- _Exercise requirements_
Find "left knee: (59, 315)" and "left hip: (89, 255)" in the records below. Copy the lines holding them and every line between, exactly, and no others.
━━ Data for review
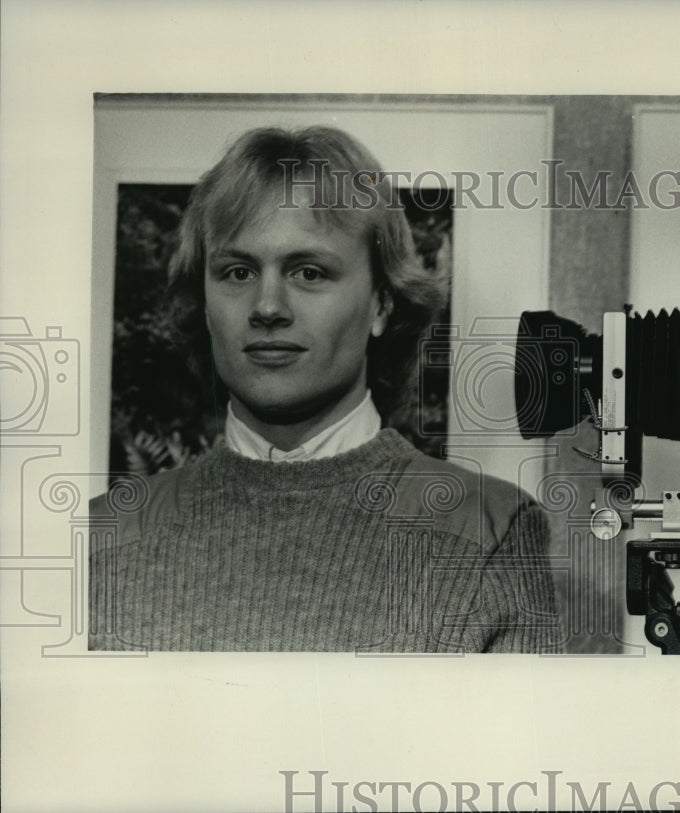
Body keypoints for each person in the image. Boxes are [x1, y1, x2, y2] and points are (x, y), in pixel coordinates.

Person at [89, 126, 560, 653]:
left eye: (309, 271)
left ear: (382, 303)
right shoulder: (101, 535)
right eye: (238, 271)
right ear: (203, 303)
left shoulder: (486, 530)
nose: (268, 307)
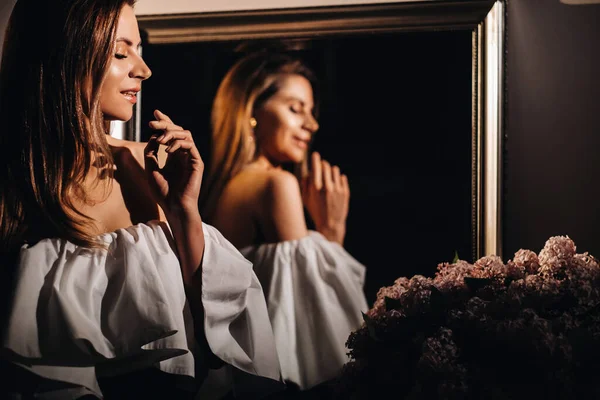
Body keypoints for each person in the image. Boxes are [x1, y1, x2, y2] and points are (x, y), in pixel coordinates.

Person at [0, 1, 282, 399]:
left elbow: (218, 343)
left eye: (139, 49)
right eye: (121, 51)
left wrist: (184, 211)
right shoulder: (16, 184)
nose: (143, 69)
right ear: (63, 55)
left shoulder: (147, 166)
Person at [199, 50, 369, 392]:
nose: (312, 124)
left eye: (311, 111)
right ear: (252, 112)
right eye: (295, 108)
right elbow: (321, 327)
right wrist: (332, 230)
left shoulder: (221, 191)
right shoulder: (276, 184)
━━━━
━━ Data for review
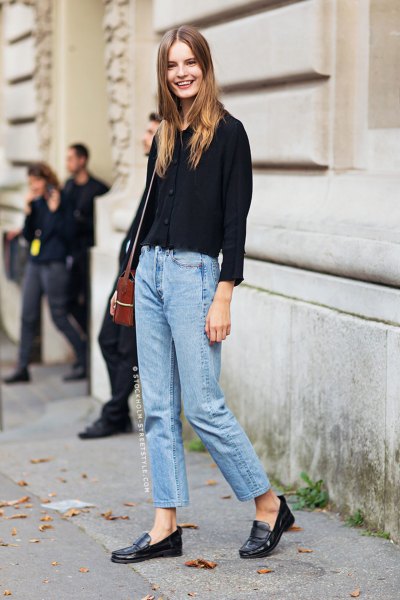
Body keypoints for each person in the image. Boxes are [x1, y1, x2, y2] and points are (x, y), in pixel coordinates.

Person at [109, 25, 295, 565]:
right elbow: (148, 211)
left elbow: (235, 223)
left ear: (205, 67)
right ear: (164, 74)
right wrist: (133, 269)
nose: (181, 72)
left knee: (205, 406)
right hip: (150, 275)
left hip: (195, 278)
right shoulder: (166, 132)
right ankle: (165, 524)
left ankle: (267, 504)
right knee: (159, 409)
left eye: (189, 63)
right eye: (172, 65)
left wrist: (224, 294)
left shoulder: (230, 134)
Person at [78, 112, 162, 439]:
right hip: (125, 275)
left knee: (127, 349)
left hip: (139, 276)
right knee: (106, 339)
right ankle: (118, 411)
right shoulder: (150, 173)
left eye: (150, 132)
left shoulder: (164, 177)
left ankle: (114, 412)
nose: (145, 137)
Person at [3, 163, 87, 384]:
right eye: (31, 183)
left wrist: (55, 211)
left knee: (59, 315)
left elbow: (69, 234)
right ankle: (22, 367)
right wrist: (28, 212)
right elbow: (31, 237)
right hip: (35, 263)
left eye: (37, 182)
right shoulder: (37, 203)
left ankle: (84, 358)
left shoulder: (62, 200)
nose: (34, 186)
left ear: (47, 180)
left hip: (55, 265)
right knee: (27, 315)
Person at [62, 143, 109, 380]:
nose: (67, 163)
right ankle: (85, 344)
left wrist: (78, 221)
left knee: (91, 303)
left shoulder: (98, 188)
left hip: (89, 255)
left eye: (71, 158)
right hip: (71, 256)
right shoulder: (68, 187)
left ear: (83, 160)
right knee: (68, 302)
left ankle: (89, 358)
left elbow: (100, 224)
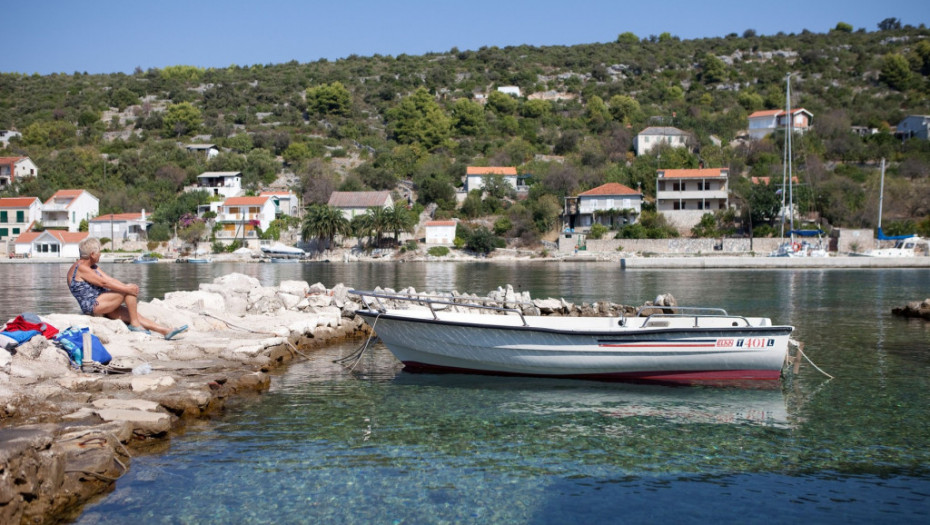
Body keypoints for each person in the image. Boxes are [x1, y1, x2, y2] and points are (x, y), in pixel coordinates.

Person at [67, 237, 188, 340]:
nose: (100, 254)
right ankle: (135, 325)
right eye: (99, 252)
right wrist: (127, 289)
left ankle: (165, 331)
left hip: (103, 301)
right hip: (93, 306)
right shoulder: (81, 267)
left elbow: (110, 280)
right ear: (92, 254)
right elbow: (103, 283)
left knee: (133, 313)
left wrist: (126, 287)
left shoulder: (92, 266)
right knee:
━━━━
- _Response_
left knee: (59, 315)
left elbow: (69, 234)
right ankle: (22, 367)
right wrist: (28, 212)
right elbow: (31, 237)
right hip: (35, 263)
left eye: (37, 182)
right shoulder: (37, 203)
left ankle: (84, 358)
left shoulder: (62, 200)
nose: (34, 186)
left ear: (47, 180)
left hip: (55, 265)
right knee: (27, 315)
Person at [62, 143, 109, 380]:
nose: (67, 163)
right ankle: (85, 344)
left wrist: (78, 221)
left knee: (91, 303)
left shoulder: (98, 188)
left hip: (89, 255)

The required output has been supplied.